:: PASSAGE FOR REVIEW ::

NORTHERN Ireland is in the grip of a housing crisis caused by years of constrained supply, yet Stormont departments are sitting on hundreds of acres of unused land and vacant buildings.
While the housing waiting list grows year on year, with more and more families facing the prospect of homelessness, Stormont spends millions on land it can’t seem to find a use for.
Almost 1,000 acres - costing the public purse £6.4m since 2019 - sit waiting to be put to use.
It would be unrealistic to suggest that every single acre could be converted into new homes - the nuclear bunker in Ballymena, Co Antrim, that the Executive maintains certainly wouldn’t make an inviting home for a family.
But a significant proportion could be used for housing developments, and it simply isn’t.
Community groups in Belfast have for years campaigned for publicly owned land to be released for redevelopment.
The Participation and the Practice of Human Rights NGO (PPR) has been battling for the former site of the James Mackie and Sons foundry and factory in west Belfast to be used for social housing development for a number of years.

:::
:: MATERIAL PROVIDED ::

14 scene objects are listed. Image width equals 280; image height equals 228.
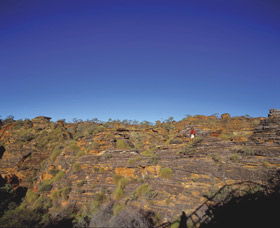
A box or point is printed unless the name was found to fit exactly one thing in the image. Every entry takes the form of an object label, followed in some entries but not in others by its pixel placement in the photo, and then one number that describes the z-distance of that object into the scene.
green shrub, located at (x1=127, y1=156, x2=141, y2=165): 14.05
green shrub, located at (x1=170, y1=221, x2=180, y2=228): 9.09
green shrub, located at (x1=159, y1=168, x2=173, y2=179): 11.81
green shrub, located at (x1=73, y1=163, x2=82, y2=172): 15.76
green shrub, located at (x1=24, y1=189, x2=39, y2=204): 16.42
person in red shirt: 13.36
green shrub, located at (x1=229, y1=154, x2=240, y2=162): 10.01
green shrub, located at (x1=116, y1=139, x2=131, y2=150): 16.62
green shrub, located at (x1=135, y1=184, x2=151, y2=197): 11.88
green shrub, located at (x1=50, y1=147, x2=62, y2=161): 19.78
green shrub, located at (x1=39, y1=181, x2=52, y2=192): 16.30
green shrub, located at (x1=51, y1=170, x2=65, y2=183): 16.73
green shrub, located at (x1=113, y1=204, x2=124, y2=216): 11.23
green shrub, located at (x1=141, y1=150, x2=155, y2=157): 14.01
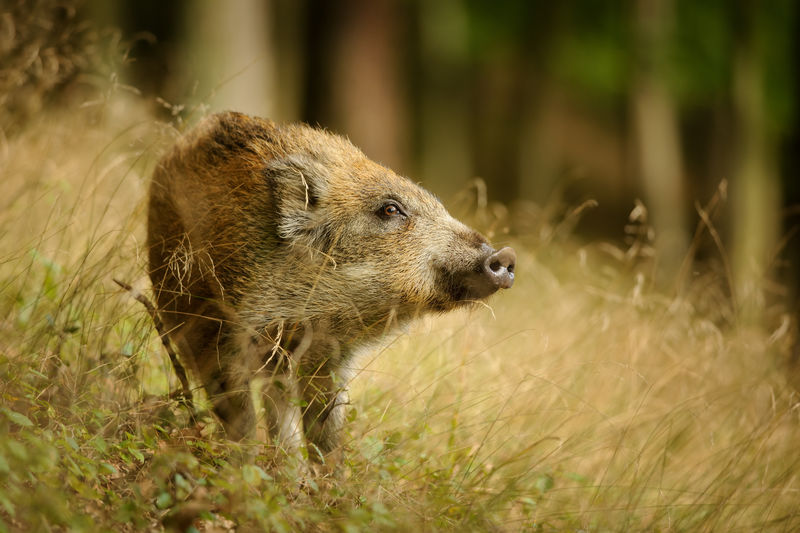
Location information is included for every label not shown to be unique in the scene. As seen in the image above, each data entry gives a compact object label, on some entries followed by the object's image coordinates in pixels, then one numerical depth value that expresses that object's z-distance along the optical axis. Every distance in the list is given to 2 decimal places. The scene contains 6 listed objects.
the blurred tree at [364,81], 20.45
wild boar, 7.32
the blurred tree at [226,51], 16.67
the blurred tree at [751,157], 20.48
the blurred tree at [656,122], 22.44
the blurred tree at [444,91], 32.62
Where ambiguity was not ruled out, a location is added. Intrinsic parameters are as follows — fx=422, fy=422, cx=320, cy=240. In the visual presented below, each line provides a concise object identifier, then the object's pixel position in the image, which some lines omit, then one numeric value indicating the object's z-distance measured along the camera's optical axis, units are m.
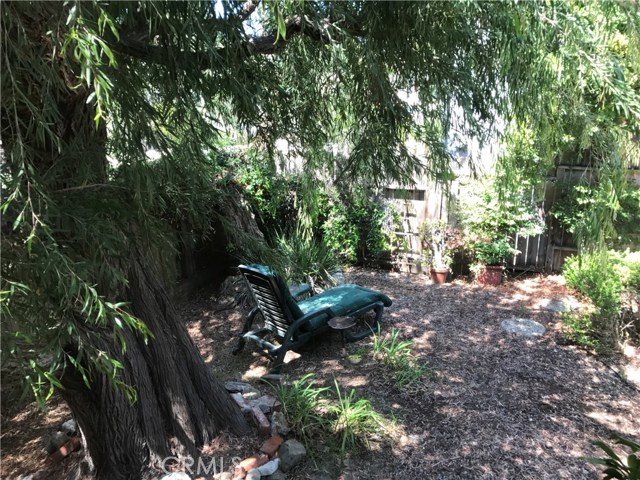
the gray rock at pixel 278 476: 2.19
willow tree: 1.05
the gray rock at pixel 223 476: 2.15
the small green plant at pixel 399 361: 3.23
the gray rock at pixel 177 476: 2.05
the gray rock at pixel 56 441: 2.45
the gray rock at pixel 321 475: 2.25
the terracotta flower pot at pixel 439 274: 6.10
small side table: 3.60
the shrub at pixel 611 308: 3.79
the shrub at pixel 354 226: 6.43
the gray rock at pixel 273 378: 3.21
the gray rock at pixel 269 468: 2.18
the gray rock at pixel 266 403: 2.71
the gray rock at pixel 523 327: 4.26
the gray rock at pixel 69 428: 2.51
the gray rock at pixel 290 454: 2.30
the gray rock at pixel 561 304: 4.84
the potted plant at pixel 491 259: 5.78
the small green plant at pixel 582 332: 3.82
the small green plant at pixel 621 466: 1.59
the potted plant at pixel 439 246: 6.13
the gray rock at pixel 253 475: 2.13
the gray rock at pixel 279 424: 2.52
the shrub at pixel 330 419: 2.49
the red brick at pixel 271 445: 2.36
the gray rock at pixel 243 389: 2.90
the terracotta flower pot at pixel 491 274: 5.94
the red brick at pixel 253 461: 2.21
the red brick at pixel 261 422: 2.51
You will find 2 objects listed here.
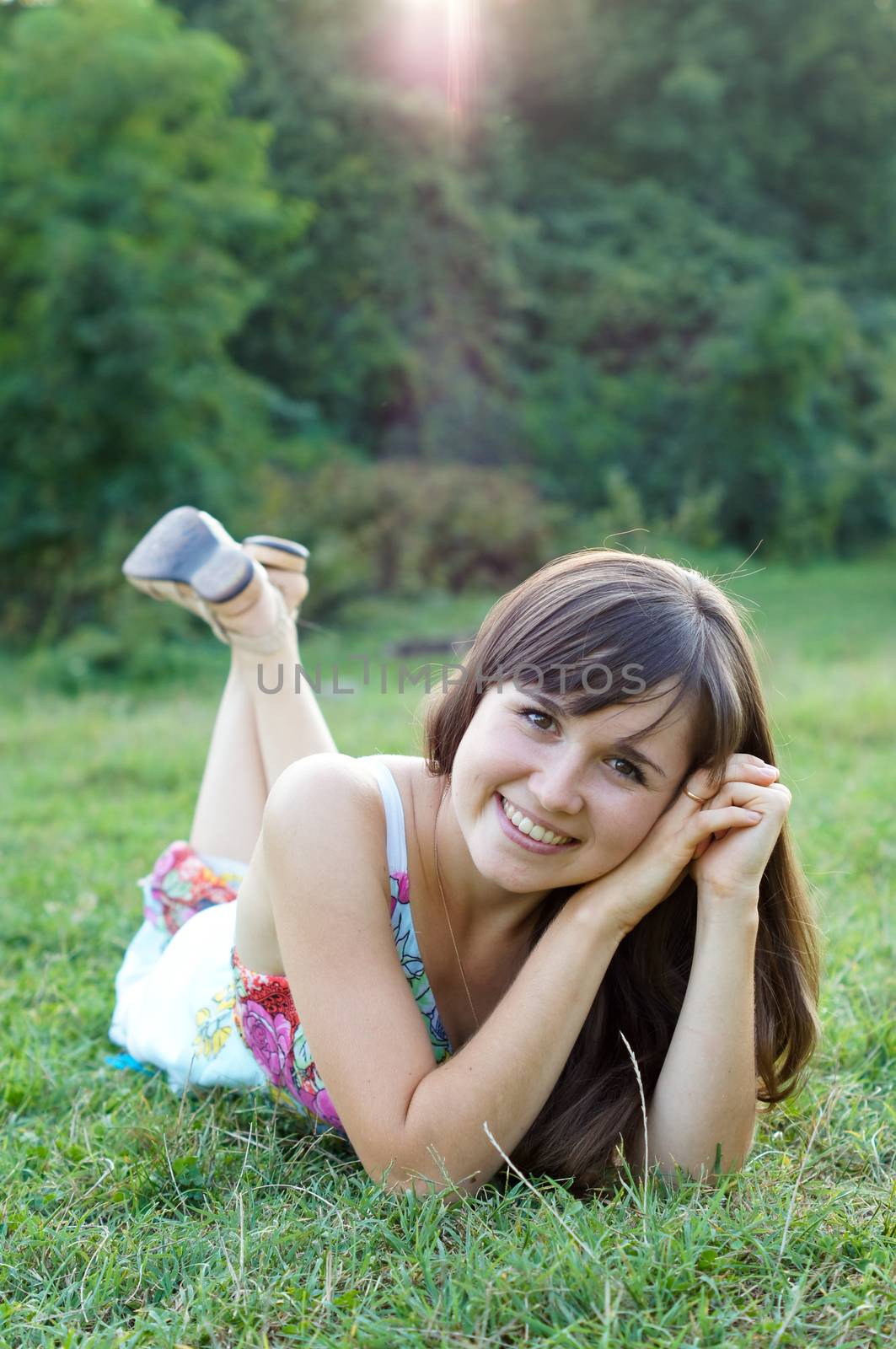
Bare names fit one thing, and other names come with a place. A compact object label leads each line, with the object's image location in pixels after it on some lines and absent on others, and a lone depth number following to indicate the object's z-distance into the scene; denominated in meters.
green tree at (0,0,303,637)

:::

> _TASK TO COMPLETE_:
Write the next part of the article on Northern Ireland's housing crisis and Stormont's unused land, starting after its final sentence. The lines have no role in this exercise.

> _FINAL ANSWER_:
The land is owned by the Department for Communities (DfC), and while parts of the site have been sold, 25 acres are vacant.
Last year, PPR revealed plans for 900 homes to be built on the plot which is located in an area of acute housing need.
But despite DfC saying that it had agreed to transfer the site to Belfast City Council there have been no assurances that it will be used for social housing.
Down the road, the BUILD Shankill community group has been campaigning for government bodies to release tens of publicly-owned parcels of land for development.
BUILD have identified more than 80 derelict sites in the greater Shankill area, around half owned by government bodies - including DfC and Northern Ireland Housing Executive.
But despite campaigns calling for the land to be redeveloped or released to private developers, several sites continue to sit empty.
Instead of putting derelict and vacant land to use, the government departments in question seem ambivalent, while communities are left with a lack of transparency and surrounded by dereliction.
The solution to the housing crisis is not a straightforward one, but it will inevitably involve improving supply - which means building more homes, and that requires land.
It is therefore incomprehensible that the department responsible for housing policy chooses instead to spend millions essentially keeping land and buildings unused.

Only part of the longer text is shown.